Peisker put forth a theory that these remains of old Slavic sacral places are connected with Iranian dualistic Zoroastrian mythology. On the east side of rivers, a good, white god (equivalent of Zoroastrian Ahura Mazda) was worshipped, but the west side was reserved for his enemy, an evil, black god (equivalent of Zoroastrian Ahriman).
Though Peisker’s theory does have some merit, and is certainly interesting, its idea of dualism was unable to withstand serious scrutiny.
While Slavic languages are related to the Iranian group of the Indo European language family inasmuch as both went through satemization, and the ancient Proto-Slavs were certainly to some degree influenced by their Iranian-speaking neighbours of West Asia (such as the Scythians and Sarmatians), the idea that the Slavic peoples as a whole are a direct offshoot of Zoroastrian Persians is not only unprovable, but also quite improbable.
Two aspects of one god
Furthermore, the dualistic theories were questioned by the Serbian scholar of myths and folklore, Veselin Čajkanović, who compared the solar deity mentioned in Russian historic sources, Dazhbog, with a far darker and chthonic character of Serbian folklore having an almost identical name, Dabog. Čajkanović pointed out that solar gods in various mythologies tend to have double aspects, one benevolent and light, representing the Sun in the sky during the day, and other malevolent and chthonic, representing the Sun in the underworld during the night.
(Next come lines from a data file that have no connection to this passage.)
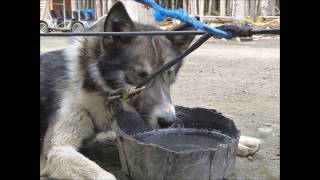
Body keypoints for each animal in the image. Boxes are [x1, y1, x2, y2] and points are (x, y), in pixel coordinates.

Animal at [40, 1, 260, 179]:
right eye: (140, 74)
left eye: (169, 73)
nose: (168, 121)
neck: (94, 80)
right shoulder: (56, 151)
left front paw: (242, 142)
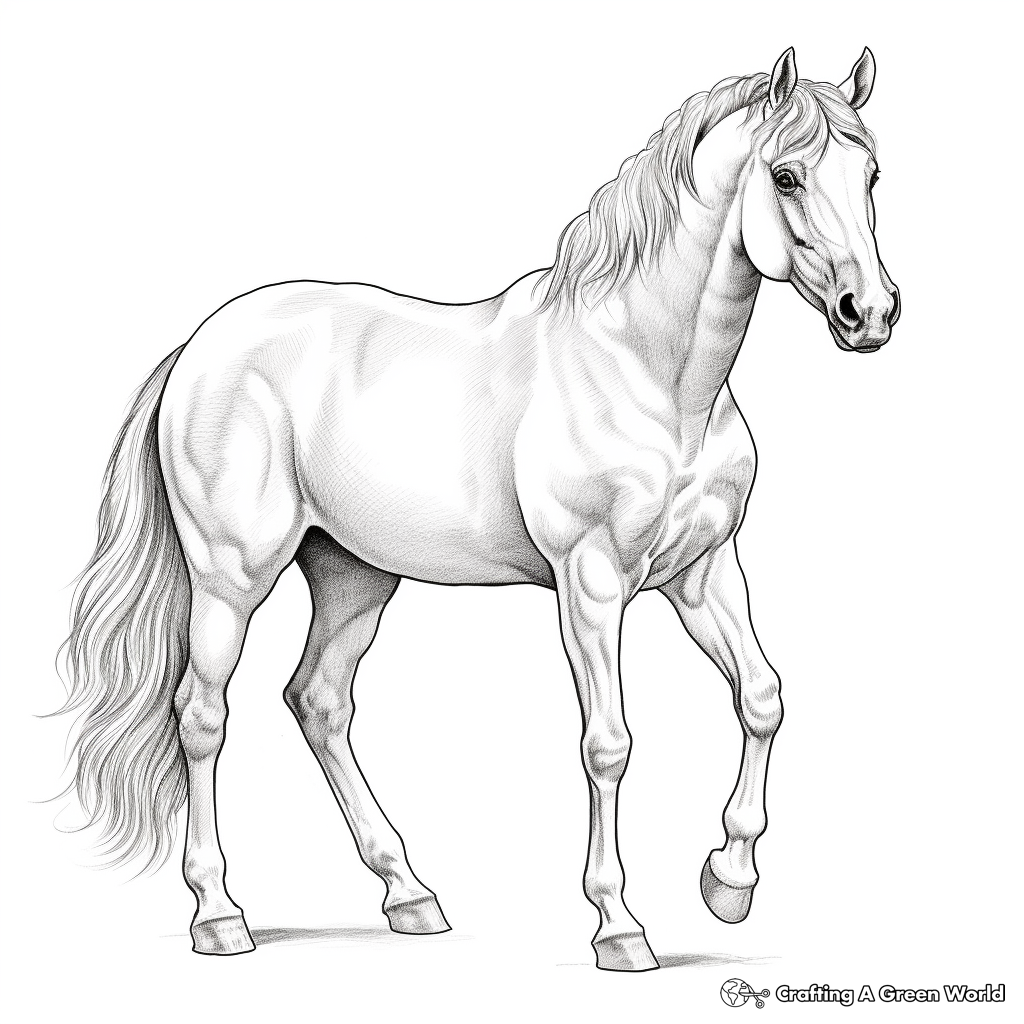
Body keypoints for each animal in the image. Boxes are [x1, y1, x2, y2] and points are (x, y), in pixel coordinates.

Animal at [59, 47, 899, 971]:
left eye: (871, 173)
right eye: (787, 175)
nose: (871, 314)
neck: (645, 370)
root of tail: (199, 350)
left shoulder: (704, 573)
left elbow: (762, 696)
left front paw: (729, 881)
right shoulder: (591, 583)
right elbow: (608, 744)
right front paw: (619, 926)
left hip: (353, 575)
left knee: (319, 701)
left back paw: (410, 895)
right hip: (230, 579)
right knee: (202, 716)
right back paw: (219, 915)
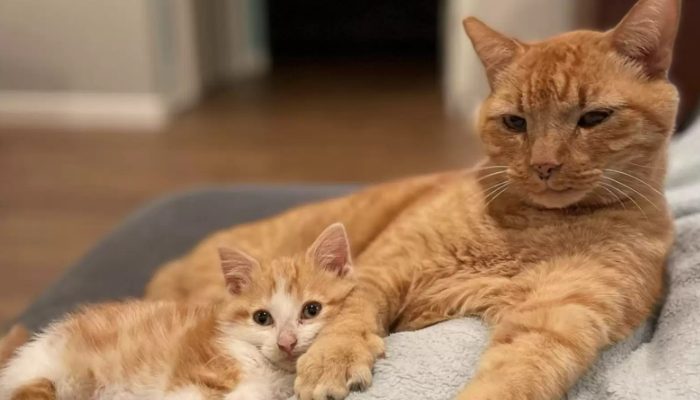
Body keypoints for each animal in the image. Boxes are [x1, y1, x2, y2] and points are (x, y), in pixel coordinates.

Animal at [146, 0, 680, 396]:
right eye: (515, 122)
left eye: (594, 118)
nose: (544, 165)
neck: (530, 230)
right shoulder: (384, 268)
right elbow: (351, 314)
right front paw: (331, 360)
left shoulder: (558, 317)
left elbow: (517, 373)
He concluded that two seemingly opposite gods, good and evil, light and dark, could actually be simply two different aspects of a single Slavic deity, Dazhbog.
Russian philologists Vyacheslav Ivanov and Vladimir Toporov probably struck the final blow to Peisker’s theory with their studies of Indo-European myth about the battle of a Storm god and a Dragon and its Slavic version, the fight of Perun and Veles. In many Slavic countries, there are toponyms reminiscent of the two: The name of Perun is associated with a hill or mountain peak, and the name of Veles with water or a lowland under it. The opposition between the two of them is not that of good versus evil, but rather of above versus below.
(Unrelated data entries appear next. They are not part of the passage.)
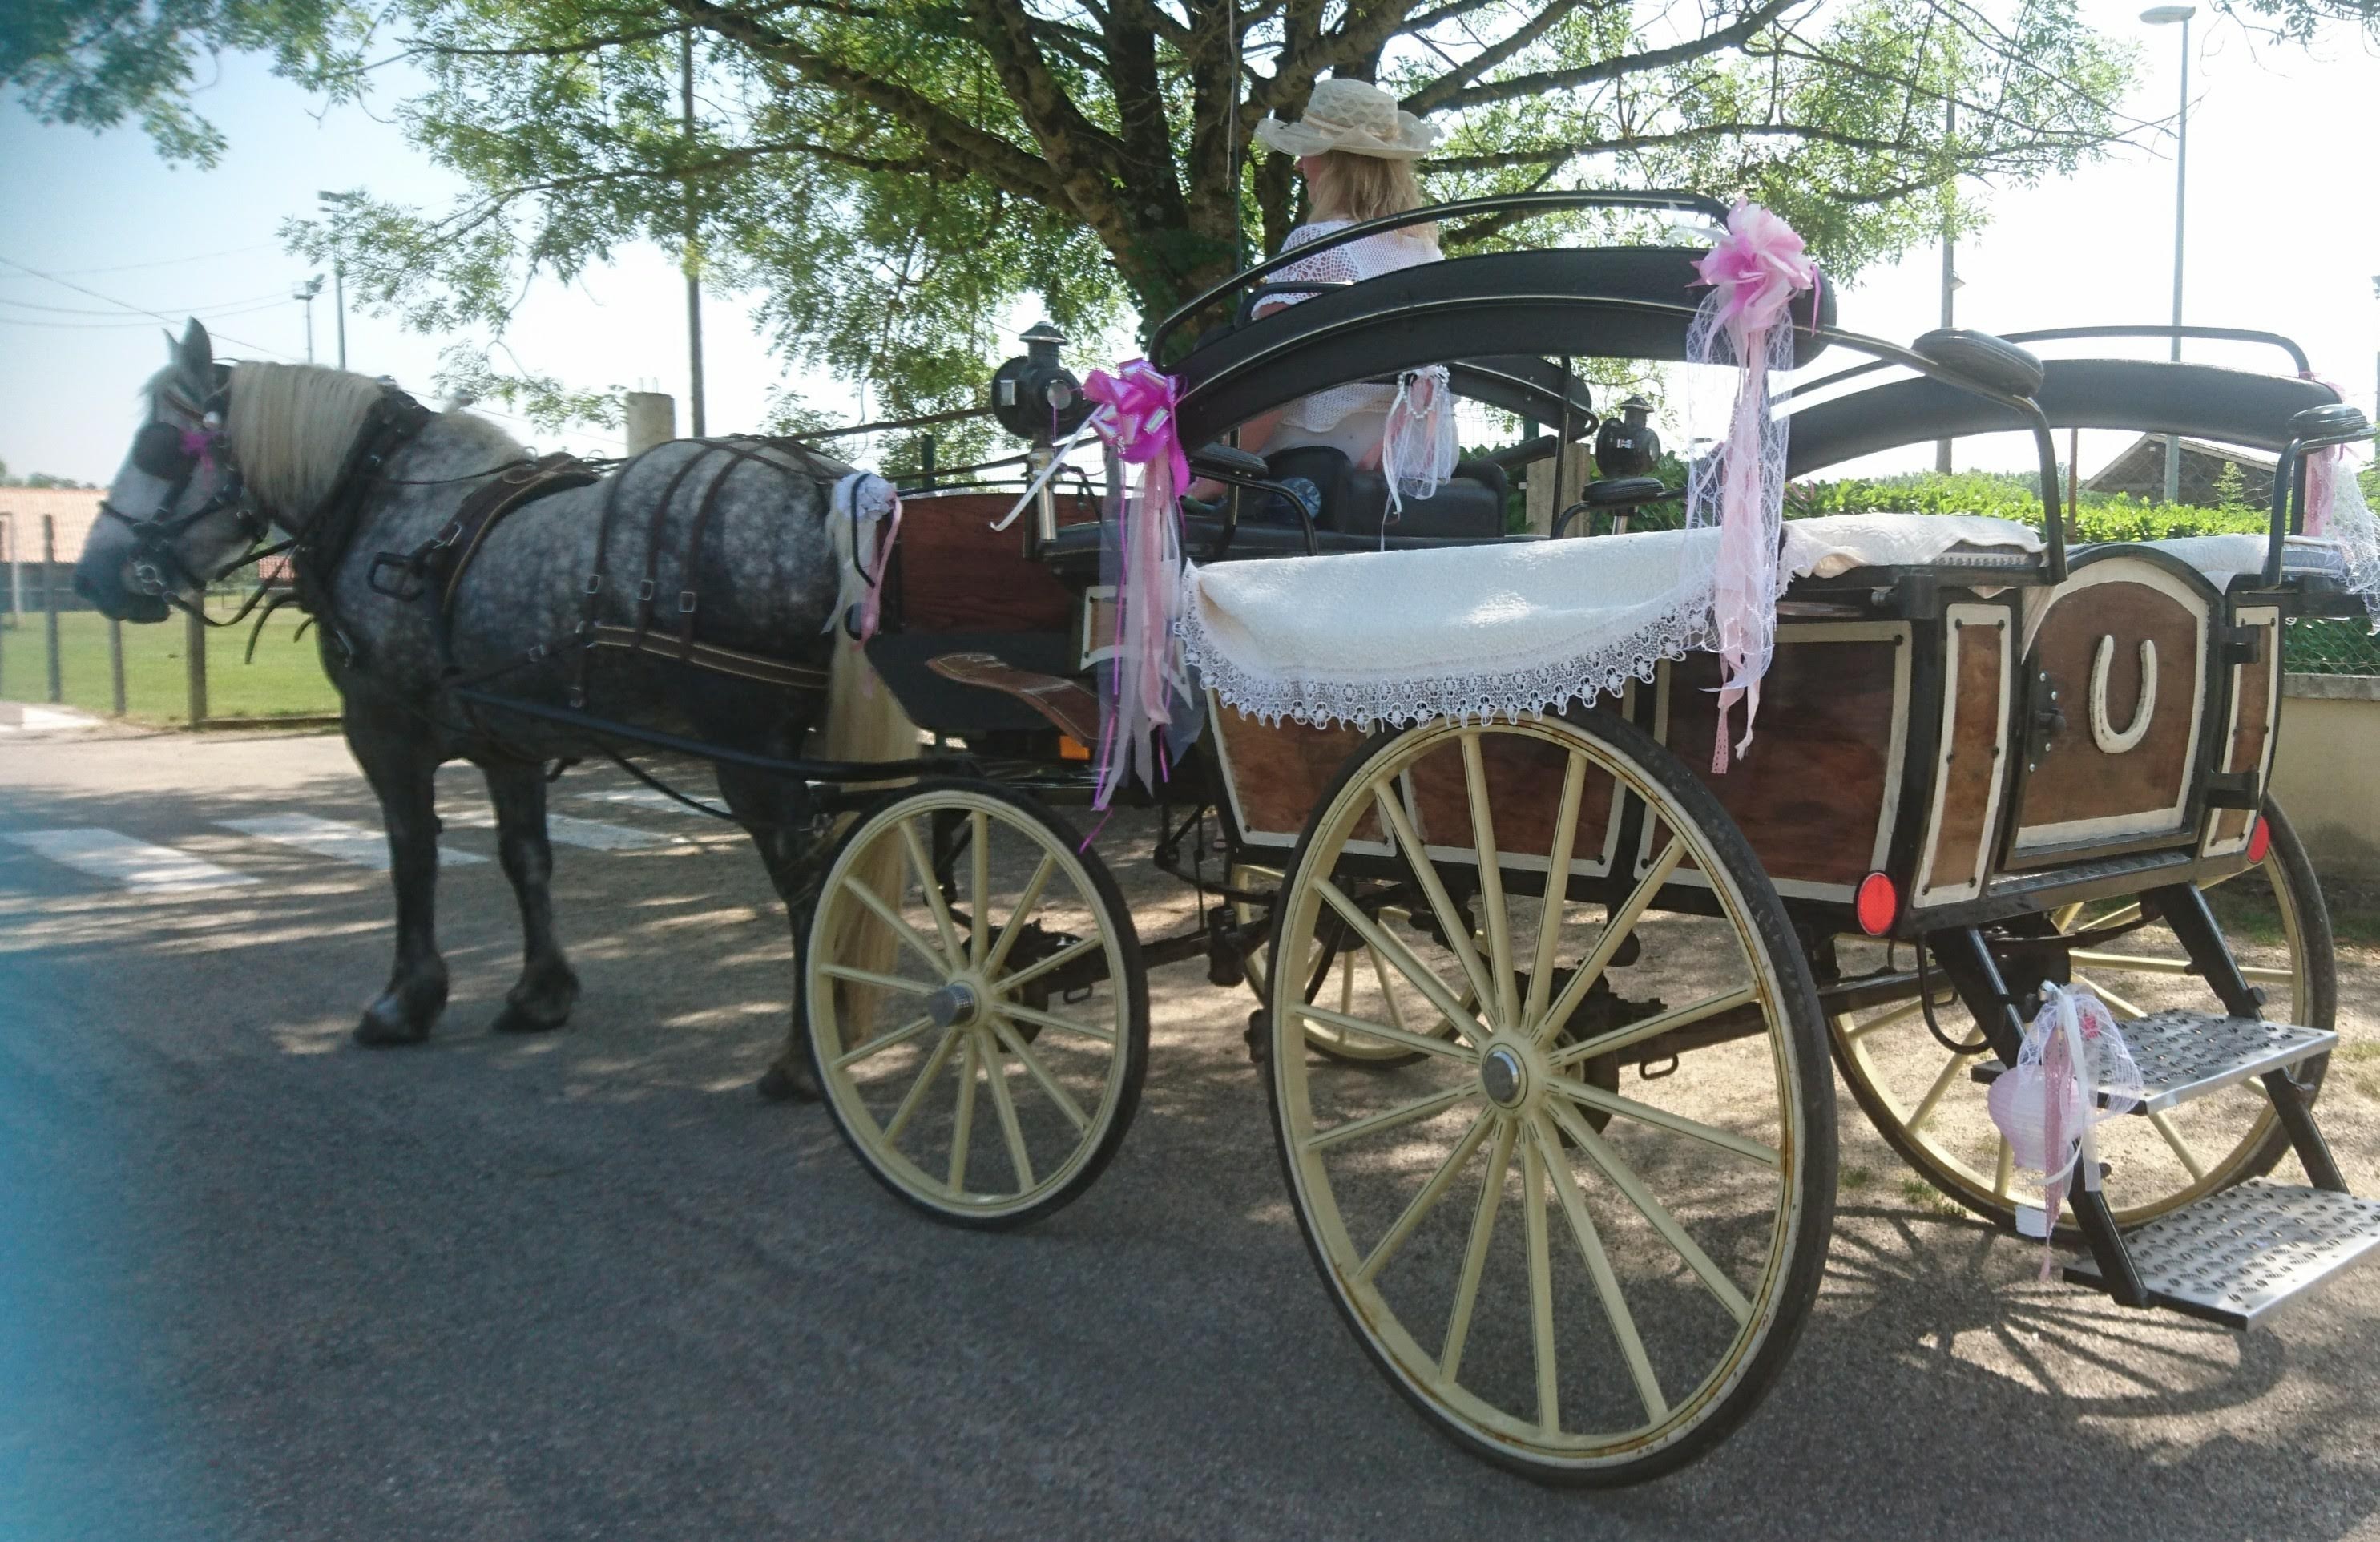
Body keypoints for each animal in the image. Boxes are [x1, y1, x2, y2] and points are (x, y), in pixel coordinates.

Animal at [71, 321, 909, 1094]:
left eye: (157, 447)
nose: (91, 577)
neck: (381, 503)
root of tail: (822, 484)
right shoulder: (511, 744)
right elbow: (525, 857)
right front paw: (541, 992)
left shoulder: (383, 730)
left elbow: (412, 854)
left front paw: (403, 1002)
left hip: (756, 753)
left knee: (809, 880)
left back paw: (803, 1057)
Symbolism corrupted by Christian ideology
Perun, being the god of thunder and sky, was worshipped in high places. On the other hand, the places reserved for Veles, the god of underworld and cattle, were in lowlands near rivers or springs.
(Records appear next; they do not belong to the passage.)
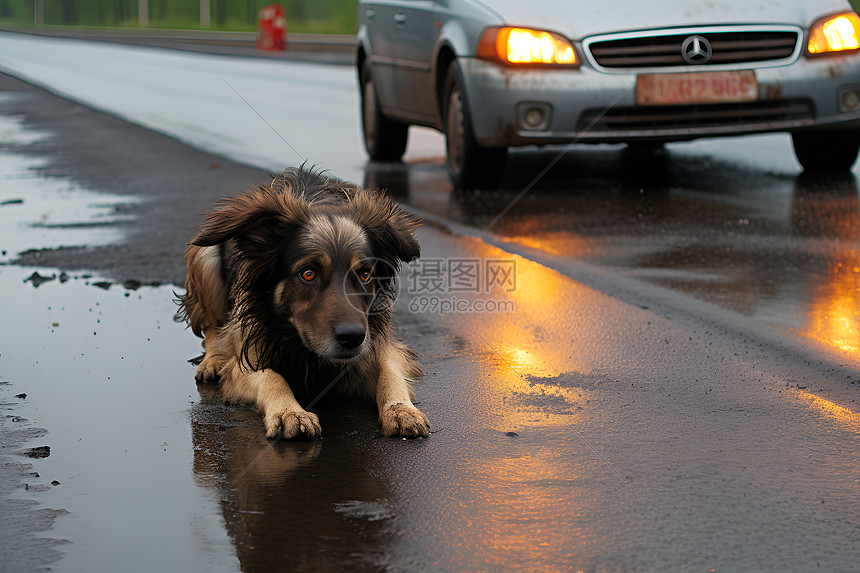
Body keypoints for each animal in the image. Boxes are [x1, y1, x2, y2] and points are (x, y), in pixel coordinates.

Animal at [175, 165, 430, 438]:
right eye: (308, 273)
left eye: (365, 274)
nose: (352, 338)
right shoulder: (245, 355)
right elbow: (271, 376)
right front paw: (290, 412)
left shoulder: (377, 344)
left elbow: (389, 371)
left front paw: (401, 409)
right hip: (203, 256)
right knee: (212, 327)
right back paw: (213, 360)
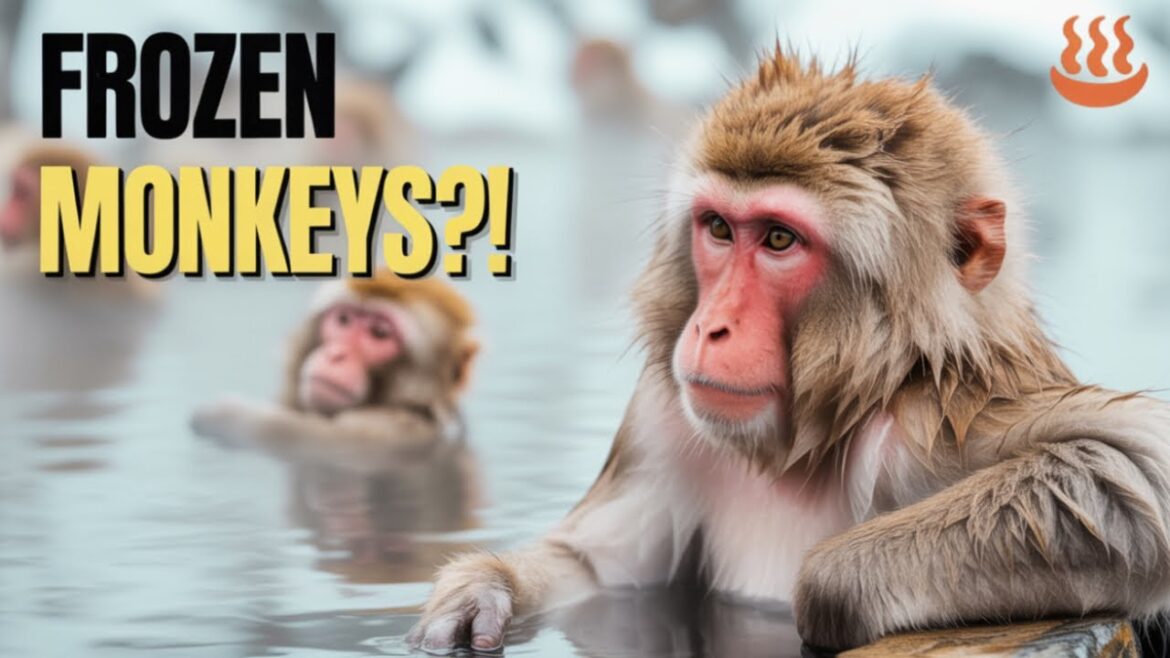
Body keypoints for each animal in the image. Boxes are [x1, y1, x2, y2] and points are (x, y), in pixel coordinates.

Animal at [408, 48, 1170, 653]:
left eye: (778, 239)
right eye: (719, 228)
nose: (711, 326)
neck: (803, 443)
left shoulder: (928, 416)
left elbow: (1135, 462)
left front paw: (831, 583)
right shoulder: (664, 417)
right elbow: (604, 573)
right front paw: (481, 590)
With the arrival of Christianity, the once supreme god Perun was usually identified with one of the heavenly saints (or sometimes even with the Christian God), while Veles, being a god of the underworld, had the bad luck of ending associated with the Christian Devil. Thus, christianization somewhat altered certain (but not all) of these toponyms in that some of them became associated with the devil and hell, while others with heaven and light, blurring their original symbolism.